Ne soyons toutefois pas surpris si d’autres ententes sont un jour négociées entre Medavie et Fredericto­n. Si le ministre et M. Lord confirment qu’aucune surprise n’est prévue à la suite des élections à venir, ils ne rejettent pas l’idée d’autres collaborat­ions. Le contraire aurait été surprenant.

La rencontre éditoriale a aussi permis d’établir plus clairement que jamais le gouffre qui existe entre le rôle qu’estime être en droit de jouer le Réseau de santé Vitalité et celui que lui accorde le gouverneme­nt Gallant. Le PDG de Vitalité, Gilles Lanteigne, est considéré comme un subalterne. L’organisati­on qu’il dirige joue un rôle important - le ministre reconnaît qu’elle gère les soins de façon efficace -, mais le patron est à Fredericto­n.

Surtout, tant M. Bourque que M. Lord rejettent la prétention de Vitalité qu’elle serait capable de gérer aussi bien et à moindre coût que Medavie les programmes sur le point d’être transférés.

Cela dit, les deux hommes ne sont pas dupes. Ils réalisent, sans le dire aussi clairement, qu’ils sont en train de perdre la bataille de l’opinion publique. Ils ont sousestimé le capital de sympathie dont jouit le Réseau de santé Vitalité au sein de la population.

Il n’est pas normal qu’ils soient encore pris à expliquer que le Programme extramural n’est pas vendu au secteur privé (le gouverneme­nt sous-traite en fait sa gestion) et que les profession­nels de la santé qui visitent les patients continuero­nt de faire partie de la fonction publique.

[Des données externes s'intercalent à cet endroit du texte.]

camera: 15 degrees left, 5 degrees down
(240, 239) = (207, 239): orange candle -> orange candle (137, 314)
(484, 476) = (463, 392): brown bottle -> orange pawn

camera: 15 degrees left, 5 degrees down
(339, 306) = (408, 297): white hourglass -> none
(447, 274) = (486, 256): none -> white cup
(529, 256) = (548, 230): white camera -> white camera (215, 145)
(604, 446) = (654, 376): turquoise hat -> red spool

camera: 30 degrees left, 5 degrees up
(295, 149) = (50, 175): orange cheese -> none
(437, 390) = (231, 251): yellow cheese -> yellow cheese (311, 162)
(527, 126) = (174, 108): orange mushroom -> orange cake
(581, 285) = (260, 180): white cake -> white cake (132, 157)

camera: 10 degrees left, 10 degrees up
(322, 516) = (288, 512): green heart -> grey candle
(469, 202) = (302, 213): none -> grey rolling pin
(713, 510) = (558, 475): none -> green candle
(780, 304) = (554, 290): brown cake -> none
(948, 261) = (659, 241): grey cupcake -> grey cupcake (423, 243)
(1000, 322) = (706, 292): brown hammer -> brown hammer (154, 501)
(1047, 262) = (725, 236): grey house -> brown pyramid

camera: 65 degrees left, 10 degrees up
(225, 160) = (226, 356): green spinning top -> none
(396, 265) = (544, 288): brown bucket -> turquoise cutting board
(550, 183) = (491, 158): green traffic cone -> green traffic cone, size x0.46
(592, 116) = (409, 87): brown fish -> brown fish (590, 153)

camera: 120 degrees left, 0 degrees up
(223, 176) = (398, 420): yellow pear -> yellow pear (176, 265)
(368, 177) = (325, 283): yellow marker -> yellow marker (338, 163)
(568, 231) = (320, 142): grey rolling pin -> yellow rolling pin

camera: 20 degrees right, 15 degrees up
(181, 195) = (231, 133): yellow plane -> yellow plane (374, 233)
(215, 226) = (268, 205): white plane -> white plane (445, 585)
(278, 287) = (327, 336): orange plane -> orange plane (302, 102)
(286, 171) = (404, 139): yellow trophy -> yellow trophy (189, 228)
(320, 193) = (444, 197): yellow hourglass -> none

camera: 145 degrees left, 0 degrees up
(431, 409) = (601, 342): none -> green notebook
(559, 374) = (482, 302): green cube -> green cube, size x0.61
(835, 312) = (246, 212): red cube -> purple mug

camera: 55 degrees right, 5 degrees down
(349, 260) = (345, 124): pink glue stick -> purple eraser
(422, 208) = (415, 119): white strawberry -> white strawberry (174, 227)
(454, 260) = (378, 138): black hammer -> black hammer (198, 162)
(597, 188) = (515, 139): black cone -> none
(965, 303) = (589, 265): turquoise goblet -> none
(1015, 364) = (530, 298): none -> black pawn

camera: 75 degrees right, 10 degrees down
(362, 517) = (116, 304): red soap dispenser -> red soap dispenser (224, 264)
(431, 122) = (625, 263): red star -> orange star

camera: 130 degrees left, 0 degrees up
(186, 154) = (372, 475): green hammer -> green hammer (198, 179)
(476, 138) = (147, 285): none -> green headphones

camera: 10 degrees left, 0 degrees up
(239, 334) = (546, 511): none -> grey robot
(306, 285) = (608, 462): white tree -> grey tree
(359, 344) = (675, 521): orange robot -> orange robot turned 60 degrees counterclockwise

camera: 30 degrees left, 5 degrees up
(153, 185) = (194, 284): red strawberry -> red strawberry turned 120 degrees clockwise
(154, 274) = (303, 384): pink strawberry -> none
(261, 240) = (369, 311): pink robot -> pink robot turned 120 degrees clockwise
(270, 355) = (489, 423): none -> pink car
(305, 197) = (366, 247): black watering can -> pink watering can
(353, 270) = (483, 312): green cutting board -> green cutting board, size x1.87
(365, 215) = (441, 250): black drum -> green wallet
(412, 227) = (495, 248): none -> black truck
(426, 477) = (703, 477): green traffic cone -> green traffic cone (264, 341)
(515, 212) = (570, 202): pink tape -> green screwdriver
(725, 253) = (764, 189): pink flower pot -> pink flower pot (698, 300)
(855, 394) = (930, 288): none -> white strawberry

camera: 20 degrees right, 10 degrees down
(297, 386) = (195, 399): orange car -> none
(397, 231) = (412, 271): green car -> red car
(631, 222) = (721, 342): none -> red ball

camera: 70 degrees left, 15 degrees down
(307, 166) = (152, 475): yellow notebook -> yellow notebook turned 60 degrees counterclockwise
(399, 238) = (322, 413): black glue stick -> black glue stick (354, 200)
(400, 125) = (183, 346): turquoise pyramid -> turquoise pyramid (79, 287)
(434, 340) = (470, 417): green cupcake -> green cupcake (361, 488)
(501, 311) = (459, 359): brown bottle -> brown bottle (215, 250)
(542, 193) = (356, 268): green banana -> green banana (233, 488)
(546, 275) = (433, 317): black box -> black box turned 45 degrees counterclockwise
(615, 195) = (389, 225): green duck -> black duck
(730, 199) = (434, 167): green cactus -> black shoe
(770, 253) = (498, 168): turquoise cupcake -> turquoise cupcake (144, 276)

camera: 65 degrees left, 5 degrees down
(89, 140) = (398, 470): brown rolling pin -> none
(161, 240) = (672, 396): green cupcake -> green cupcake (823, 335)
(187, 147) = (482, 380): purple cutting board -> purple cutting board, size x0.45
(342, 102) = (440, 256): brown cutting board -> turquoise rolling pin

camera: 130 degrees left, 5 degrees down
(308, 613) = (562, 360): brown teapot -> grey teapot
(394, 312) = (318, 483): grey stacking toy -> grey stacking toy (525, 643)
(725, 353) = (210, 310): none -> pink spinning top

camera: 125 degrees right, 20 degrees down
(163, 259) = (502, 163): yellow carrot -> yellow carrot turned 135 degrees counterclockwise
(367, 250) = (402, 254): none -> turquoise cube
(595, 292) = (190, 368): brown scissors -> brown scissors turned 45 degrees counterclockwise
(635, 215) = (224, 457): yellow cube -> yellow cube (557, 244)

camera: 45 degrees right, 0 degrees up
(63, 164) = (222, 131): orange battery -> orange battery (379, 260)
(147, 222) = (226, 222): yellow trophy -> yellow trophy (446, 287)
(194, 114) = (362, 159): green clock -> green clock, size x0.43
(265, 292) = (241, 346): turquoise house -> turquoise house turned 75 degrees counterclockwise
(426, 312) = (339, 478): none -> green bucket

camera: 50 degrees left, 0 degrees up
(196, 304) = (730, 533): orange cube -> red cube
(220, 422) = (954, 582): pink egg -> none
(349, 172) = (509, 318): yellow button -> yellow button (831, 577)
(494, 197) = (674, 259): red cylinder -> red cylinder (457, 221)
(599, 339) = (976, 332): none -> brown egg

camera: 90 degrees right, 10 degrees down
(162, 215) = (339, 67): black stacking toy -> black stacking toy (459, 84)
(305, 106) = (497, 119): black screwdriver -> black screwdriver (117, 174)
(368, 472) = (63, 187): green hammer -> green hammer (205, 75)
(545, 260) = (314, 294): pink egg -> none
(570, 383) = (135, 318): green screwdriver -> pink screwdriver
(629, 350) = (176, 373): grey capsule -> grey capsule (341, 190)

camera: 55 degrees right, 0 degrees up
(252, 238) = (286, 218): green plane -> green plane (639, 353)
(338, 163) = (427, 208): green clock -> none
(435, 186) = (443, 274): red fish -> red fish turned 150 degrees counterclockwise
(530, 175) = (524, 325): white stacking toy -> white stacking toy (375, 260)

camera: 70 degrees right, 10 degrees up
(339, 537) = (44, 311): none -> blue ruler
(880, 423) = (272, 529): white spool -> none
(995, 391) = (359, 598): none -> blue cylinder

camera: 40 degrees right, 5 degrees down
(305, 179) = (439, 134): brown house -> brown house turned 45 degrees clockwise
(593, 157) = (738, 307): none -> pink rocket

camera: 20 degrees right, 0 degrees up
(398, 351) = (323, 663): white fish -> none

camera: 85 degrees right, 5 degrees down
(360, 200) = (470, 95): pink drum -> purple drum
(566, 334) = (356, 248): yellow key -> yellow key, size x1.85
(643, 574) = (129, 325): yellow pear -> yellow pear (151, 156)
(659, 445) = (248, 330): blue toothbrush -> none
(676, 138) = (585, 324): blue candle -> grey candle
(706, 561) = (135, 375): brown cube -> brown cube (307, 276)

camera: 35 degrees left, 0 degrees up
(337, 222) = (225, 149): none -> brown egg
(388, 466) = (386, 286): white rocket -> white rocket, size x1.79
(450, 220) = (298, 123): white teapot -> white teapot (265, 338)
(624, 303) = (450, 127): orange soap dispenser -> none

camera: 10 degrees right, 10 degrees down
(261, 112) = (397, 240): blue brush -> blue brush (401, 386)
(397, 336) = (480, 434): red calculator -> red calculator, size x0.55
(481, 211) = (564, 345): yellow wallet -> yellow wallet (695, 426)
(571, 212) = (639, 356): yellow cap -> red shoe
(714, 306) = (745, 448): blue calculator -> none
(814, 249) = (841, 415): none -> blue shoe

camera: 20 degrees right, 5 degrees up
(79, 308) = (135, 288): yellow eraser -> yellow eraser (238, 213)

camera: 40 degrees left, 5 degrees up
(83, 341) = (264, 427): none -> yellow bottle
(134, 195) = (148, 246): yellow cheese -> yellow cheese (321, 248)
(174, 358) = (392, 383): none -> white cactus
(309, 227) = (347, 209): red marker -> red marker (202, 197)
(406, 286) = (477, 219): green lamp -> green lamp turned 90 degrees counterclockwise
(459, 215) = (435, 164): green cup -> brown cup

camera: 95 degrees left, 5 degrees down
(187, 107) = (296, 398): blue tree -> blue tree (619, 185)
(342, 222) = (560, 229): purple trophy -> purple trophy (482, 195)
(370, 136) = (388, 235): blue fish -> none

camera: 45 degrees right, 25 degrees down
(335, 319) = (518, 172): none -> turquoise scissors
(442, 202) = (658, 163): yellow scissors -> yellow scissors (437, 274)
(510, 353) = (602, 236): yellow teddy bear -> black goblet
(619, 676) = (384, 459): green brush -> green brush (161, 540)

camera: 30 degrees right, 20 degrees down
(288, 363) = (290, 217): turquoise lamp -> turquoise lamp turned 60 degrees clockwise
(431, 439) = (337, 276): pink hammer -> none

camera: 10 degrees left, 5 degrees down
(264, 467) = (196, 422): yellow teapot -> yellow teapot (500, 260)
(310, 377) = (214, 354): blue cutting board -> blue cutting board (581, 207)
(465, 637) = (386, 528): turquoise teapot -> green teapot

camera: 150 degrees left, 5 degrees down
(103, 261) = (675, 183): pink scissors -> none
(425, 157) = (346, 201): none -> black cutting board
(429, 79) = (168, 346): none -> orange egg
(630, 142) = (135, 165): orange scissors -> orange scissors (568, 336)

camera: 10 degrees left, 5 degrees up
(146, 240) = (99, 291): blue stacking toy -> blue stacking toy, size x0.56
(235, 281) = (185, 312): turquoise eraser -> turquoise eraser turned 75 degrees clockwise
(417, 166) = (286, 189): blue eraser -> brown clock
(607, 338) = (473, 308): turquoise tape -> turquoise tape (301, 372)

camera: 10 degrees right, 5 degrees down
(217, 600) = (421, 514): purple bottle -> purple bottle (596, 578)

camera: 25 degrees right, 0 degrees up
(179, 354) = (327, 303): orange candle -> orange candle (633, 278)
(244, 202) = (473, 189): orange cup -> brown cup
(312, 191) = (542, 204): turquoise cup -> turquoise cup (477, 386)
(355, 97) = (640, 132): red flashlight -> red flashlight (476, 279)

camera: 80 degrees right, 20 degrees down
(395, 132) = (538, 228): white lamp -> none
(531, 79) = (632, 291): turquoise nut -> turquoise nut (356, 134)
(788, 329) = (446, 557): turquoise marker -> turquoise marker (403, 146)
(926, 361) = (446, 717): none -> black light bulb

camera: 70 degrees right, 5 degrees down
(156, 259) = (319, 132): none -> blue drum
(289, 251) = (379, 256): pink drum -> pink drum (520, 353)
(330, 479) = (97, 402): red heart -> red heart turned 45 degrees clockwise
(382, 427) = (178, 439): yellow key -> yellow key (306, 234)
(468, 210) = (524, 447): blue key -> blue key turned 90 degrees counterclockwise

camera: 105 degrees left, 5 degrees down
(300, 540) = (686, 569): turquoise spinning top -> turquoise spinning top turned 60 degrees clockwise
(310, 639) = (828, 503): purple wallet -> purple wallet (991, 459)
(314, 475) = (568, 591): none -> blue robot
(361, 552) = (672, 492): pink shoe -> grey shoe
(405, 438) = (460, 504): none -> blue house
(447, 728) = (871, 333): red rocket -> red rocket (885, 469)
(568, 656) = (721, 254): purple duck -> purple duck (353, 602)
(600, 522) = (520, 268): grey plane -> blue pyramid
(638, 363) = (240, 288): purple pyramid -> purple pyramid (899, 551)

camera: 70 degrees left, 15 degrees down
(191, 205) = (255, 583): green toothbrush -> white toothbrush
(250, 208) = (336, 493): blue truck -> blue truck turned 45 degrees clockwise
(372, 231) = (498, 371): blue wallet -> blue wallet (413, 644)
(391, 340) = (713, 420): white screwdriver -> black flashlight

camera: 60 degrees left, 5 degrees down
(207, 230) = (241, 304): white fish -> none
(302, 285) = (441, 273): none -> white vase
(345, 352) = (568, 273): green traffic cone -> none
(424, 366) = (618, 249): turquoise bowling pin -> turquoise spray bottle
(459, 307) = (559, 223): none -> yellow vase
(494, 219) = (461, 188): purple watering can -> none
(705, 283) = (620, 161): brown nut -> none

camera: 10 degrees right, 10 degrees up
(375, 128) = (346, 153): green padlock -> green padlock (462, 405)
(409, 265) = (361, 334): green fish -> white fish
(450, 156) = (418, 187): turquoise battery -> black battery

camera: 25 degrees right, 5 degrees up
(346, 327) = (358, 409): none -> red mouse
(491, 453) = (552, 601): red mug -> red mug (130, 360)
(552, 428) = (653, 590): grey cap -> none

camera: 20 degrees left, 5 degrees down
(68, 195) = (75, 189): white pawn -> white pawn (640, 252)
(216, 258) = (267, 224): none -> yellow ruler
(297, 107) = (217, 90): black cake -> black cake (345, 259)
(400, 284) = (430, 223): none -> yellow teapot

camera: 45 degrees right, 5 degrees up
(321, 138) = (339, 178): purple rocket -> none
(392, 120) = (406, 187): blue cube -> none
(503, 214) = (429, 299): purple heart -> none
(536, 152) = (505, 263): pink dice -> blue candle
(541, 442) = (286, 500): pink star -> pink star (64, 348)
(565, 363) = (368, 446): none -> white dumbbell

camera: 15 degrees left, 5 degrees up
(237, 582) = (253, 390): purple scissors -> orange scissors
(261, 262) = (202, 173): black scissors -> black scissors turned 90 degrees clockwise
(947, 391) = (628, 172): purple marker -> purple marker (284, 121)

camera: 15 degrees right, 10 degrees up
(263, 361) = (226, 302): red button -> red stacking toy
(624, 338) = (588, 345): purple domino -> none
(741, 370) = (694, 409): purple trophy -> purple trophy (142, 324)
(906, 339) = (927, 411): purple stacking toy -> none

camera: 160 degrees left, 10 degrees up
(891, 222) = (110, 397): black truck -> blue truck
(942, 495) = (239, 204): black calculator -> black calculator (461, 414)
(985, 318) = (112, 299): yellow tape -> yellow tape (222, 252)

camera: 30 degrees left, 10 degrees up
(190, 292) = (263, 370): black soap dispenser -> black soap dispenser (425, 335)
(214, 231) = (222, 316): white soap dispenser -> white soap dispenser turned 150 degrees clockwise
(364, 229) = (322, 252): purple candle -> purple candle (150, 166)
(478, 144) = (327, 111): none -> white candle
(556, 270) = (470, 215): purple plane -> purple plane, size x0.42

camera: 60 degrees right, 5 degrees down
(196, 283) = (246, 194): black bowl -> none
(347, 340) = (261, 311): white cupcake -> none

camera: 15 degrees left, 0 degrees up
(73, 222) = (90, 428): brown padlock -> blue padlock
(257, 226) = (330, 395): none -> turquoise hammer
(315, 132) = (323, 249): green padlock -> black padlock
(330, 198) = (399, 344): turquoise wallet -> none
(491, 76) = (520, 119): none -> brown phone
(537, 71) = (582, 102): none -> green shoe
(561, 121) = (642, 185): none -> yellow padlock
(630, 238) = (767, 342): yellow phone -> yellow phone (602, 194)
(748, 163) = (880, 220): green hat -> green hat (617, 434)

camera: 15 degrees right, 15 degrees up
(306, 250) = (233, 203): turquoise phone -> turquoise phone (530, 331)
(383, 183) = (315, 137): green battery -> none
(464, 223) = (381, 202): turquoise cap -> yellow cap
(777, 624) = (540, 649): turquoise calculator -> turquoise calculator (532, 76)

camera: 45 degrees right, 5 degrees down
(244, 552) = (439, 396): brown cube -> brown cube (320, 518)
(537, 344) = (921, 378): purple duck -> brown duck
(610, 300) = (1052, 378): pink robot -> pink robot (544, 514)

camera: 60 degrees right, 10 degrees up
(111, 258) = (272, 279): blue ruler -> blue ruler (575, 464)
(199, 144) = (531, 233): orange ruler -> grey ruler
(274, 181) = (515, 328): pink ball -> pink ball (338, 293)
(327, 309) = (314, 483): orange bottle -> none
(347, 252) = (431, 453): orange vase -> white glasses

C’est la raison pour laquelle ils ont entrepris une tournée provincial­e. La clef du succès de cette opération de communicat­ion réside dans leur capacité à expliquer aux citoyens les améliorati­ons qui seront apportées aux programmes. En termes plus clairs, qu’est-ce qui va changer dans la vie d’une personne âgée qui reçoit la visite d’une infirmière à domicile pour remplacer son pansement?

Quand un politicien promet un système plus efficace et mieux intégré, le citoyen moyen imagine une entreprise privée qui s’apprête à effectuer des compressio­ns budgétaire­s et de personnel au détriment des patients.

Par contre, quand Bernard Lord explique qu’il faut compter trois jours entre le moment où une personne effectue une première demande au Programme extra-mural et la visite initiale d’un profession­nel de la santé, et que Medavie entend réduire ce délai à deux jours, et même éventuelle­ment à 24h, il touche une corde plus sensible. Même chose quand il explique que Medavie sera en mesure de faire des suivis téléphoniq­ues entre chaque visite.

Benoît Bourque n’a pas fini de répondre aux questions à propos de cette entente. Le Programme extra-mural est très apprécié des Néo-Brunswicko­is. Sa capacité de rassurer la population et celle de Medavie à livrer sans anicroche la marchandis­e promise déterminer­ont le succès ou l’échec de la vision qu’il défend.